Lightweight cyborg Jalin Turner ($17) is the side I prefer in a winner-gets-ranked fight at lightweight. The 6'3" athletic freak somehow makes 155 pounds, and his offense in all three phases is elite. He's got a +2.17 striking success rate that he marries with nasty jiu-jitsu (1.80 submission attempts per 15 minutes). His low striking defense is a bit of a concern (44%), but opponent Brad Riddell isn't overly powerful and hasn't scored a UFC knockdown to date.
Sean Strickland ($16) should go overlooked in this tier because opponent Alex Pereira --the only man to knock out Israel Adesanya in kickboxing -- has lethal power at $2 less in salary. Strickland has a gigantic edge in high-level experience, though, with three wins over currently-ranked foes, and he could drown the kickboxer with the right approach.

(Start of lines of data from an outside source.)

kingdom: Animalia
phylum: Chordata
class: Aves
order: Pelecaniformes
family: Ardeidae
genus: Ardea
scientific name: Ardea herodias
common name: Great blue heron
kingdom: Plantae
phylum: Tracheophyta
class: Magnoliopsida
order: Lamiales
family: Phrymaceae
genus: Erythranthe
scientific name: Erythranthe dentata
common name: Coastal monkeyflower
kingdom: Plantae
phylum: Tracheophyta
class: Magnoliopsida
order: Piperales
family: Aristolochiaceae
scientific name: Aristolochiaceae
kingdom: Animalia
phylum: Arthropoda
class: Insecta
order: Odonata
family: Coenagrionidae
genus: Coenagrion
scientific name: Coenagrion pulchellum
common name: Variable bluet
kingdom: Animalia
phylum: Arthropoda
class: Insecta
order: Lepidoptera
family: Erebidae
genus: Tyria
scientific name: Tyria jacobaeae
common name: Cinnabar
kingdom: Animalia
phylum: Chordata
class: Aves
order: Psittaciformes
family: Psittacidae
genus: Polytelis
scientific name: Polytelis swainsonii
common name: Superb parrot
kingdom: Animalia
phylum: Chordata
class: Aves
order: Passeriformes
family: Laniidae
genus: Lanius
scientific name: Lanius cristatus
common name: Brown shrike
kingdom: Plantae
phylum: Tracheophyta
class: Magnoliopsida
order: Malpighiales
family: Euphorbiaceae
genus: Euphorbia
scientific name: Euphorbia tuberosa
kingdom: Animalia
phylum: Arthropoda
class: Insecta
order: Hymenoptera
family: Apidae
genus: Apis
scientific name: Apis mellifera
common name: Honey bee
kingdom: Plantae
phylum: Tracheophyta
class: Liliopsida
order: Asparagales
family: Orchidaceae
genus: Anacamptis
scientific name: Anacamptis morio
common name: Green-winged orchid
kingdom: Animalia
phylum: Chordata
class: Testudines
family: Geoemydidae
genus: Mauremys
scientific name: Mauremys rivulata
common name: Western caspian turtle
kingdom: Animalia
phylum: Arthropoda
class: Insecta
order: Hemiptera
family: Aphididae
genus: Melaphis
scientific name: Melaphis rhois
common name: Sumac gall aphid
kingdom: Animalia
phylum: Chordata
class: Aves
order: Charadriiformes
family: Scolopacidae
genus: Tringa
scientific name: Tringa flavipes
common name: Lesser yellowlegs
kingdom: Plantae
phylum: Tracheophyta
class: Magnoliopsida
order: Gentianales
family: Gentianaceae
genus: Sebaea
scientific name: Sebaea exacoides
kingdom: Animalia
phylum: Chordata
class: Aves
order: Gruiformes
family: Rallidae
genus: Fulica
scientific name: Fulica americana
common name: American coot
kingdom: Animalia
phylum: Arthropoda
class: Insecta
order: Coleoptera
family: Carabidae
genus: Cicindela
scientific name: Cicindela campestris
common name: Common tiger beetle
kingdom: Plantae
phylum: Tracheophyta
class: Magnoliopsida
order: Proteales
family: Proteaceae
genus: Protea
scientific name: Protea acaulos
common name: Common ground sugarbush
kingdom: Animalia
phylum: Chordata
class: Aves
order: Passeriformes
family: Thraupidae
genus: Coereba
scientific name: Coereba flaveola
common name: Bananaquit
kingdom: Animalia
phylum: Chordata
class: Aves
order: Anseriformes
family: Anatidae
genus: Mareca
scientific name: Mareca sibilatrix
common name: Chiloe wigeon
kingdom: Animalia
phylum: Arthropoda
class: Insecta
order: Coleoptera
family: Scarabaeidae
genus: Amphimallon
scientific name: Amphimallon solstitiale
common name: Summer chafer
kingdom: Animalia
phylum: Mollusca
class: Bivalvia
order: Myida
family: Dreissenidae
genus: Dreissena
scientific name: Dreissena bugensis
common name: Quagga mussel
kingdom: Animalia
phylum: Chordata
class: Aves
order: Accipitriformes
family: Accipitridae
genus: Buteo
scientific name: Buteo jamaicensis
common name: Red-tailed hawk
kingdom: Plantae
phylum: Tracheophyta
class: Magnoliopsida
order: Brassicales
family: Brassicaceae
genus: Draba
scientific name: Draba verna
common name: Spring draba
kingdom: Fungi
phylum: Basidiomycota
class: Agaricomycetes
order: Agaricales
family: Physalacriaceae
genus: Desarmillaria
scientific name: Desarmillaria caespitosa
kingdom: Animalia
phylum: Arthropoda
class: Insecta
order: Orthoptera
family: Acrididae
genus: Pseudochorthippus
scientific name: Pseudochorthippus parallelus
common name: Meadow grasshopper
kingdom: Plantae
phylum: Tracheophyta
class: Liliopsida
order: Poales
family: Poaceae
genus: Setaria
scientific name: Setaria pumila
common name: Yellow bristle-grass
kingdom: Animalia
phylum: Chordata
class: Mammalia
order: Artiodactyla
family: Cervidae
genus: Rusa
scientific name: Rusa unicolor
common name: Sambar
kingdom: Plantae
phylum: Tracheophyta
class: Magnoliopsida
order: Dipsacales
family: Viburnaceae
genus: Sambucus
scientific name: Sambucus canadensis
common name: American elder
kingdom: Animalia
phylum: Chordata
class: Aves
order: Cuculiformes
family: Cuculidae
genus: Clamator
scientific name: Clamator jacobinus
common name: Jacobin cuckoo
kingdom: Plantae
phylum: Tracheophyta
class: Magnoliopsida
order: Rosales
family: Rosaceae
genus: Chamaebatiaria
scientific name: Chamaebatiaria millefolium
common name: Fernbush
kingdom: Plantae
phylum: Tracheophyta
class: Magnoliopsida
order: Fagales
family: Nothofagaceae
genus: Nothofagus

He landed four takedowns and over seven minutes of control time last July against the aforementioned Uriah Hall, but Strickland also has a +1.59 striking success rate and 65% striking defense, so don't discount his ability on the feet, either.
Other lower-volume win picks I'd make in this tier are Maycee Barber ($21), Jim Miller ($20), and Robbie Lawler ($16).
First and foremost, I'm stacking -- or using individually -- Munhoz and Holloway as often as I can down here. They're the surest bets for volume and points.
When looking for win equity, I'm most inclined to turn to Julija Stoliarenko ($13). Her analytical profile ain't got no alibi because it's definitely ugly, but she's also had a bear of a schedule on her entrance to UFC. She's taken on the ranked pair of Yana Kunitskya and Julia Avila, and her last bout with UFC veteran Alexis Davis wasn't much easier.
Entering UFC, Stoliarenko won seven straight fights by the same submission (an armbar), so she can grapple. That's perilous news for Jessica-Rose Clark coming off a fight where Clark was mauled and submitted in the first round by Stephanie Eggar. Clark should have an edge striking, but she's never been one to use it. Don't discount Stoliarenko for a finish here.
The other place I could see an upset is Gabe Green ($10) taking on Ian Garry. An undefeated Irish prospect will get plenty of love after Conor McGregor's blitz through UFC years ago, but Garry hasn't really impressed. He was a massive favorite before getting a decision nod over Darian Weeks, and his first two UFC opponents have posted just a 1-6 record with the promotion overall.
Green is not only a multi-time UFC winner, but he took out another (Phil Rowe) back in 2021. Green's debut was a noted, high-paced war with Daniel Rodriguez, who is 7-1 in UFC since the start of 2020. Green will absolutely push the pace on Garry (6.28 significant strikes landed per minute) but don't be surprised if Green's strategy is to ground the young striker.
I'm even willing to roll the dice on Jared Cannonier ($12) in a few spots at what is sure to be minuscule popularity. If he hangs around for five rounds on a card that's otherwise light on wins by underdogs, he could work out well, and he's always got upside for a knockout.